All of lore.kernel.org
 help / color / mirror / Atom feed
From: "Yang, Weijiang" <weijiang.yang@intel.com>
To: Sean Christopherson <seanjc@google.com>
Cc: <pbonzini@redhat.com>, <kvm@vger.kernel.org>,
	<linux-kernel@vger.kernel.org>, <chao.gao@intel.com>,
	<rick.p.edgecombe@intel.com>, <mlevitsk@redhat.com>,
	<john.allen@amd.com>, Aaron Lewis <aaronlewis@google.com>,
	Jim Mattson <jmattson@google.com>,
	Oliver Upton <oupton@google.com>,
	Mingwei Zhang <mizhang@google.com>
Subject: Re: [PATCH v10 20/27] KVM: VMX: Emulate read and write to CET MSRs
Date: Wed, 13 Mar 2024 17:43:12 +0800	[thread overview]
Message-ID: <9f820b96-0e4b-4cdc-93ff-f63aed829f0d@intel.com> (raw)
In-Reply-To: <ZfDdS8rtVtyEr0UR@google.com>

On 3/13/2024 6:55 AM, Sean Christopherson wrote:
> -non-KVM people, +Mingwei, Aaron, Oliver, and Jim
>
> On Sun, Feb 18, 2024, Yang Weijiang wrote:
>>   	case MSR_IA32_PERF_CAPABILITIES:
>>   		if (data && !vcpu_to_pmu(vcpu)->version)
>>   			return 1;
> Ha, perfect, this is already in the diff context.
>
>> diff --git a/arch/x86/kvm/x86.c b/arch/x86/kvm/x86.c
>> index c0ed69353674..281c3fe728c5 100644
>> --- a/arch/x86/kvm/x86.c
>> +++ b/arch/x86/kvm/x86.c
>> @@ -1849,6 +1849,36 @@ bool kvm_msr_allowed(struct kvm_vcpu *vcpu, u32 index, u32 type)
>>   }
>>   EXPORT_SYMBOL_GPL(kvm_msr_allowed);
>>   
>> +#define CET_US_RESERVED_BITS		GENMASK(9, 6)
>> +#define CET_US_SHSTK_MASK_BITS		GENMASK(1, 0)
>> +#define CET_US_IBT_MASK_BITS		(GENMASK_ULL(5, 2) | GENMASK_ULL(63, 10))
>> +#define CET_US_LEGACY_BITMAP_BASE(data)	((data) >> 12)
>> +
>> +static bool is_set_cet_msr_allowed(struct kvm_vcpu *vcpu, u32 index, u64 data,
>> +				   bool host_initiated)
>> +{
> ...
>
>> +	/*
>> +	 * If KVM supports the MSR, i.e. has enumerated the MSR existence to
>> +	 * userspace, then userspace is allowed to write '0' irrespective of
>> +	 * whether or not the MSR is exposed to the guest.
>> +	 */
>> +	if (!host_initiated || data)
>> +		return false;
> ...
>
>> @@ -1951,6 +2017,20 @@ static int __kvm_get_msr(struct kvm_vcpu *vcpu, u32 index, u64 *data,
>>   		    !guest_cpuid_has(vcpu, X86_FEATURE_RDPID))

Excerpted records -
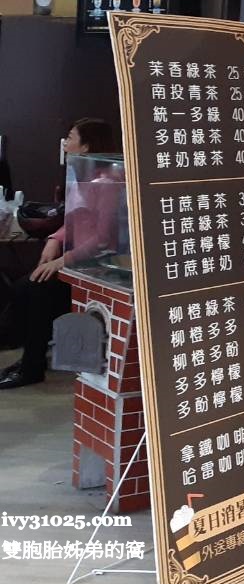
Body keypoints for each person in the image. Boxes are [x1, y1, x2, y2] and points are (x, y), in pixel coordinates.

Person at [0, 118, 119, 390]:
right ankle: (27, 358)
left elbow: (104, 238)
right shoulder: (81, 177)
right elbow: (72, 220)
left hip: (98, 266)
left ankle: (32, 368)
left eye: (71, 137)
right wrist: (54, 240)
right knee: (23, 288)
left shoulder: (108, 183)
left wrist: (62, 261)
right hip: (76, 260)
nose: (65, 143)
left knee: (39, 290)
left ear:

Task instructions -
Print the KVM patch email word for word, starting with "On 3/13/2024 6:55" and going on through "index, u32 type)". The rows above play no part in this exercise.

Answer below -
On 3/13/2024 6:55 AM, Sean Christopherson wrote:
> -non-KVM people, +Mingwei, Aaron, Oliver, and Jim
>
> On Sun, Feb 18, 2024, Yang Weijiang wrote:
>>   	case MSR_IA32_PERF_CAPABILITIES:
>>   		if (data && !vcpu_to_pmu(vcpu)->version)
>>   			return 1;
> Ha, perfect, this is already in the diff context.
>
>> diff --git a/arch/x86/kvm/x86.c b/arch/x86/kvm/x86.c
>> index c0ed69353674..281c3fe728c5 100644
>> --- a/arch/x86/kvm/x86.c
>> +++ b/arch/x86/kvm/x86.c
>> @@ -1849,6 +1849,36 @@ bool kvm_msr_allowed(struct kvm_vcpu *vcpu, u32 index, u32 type)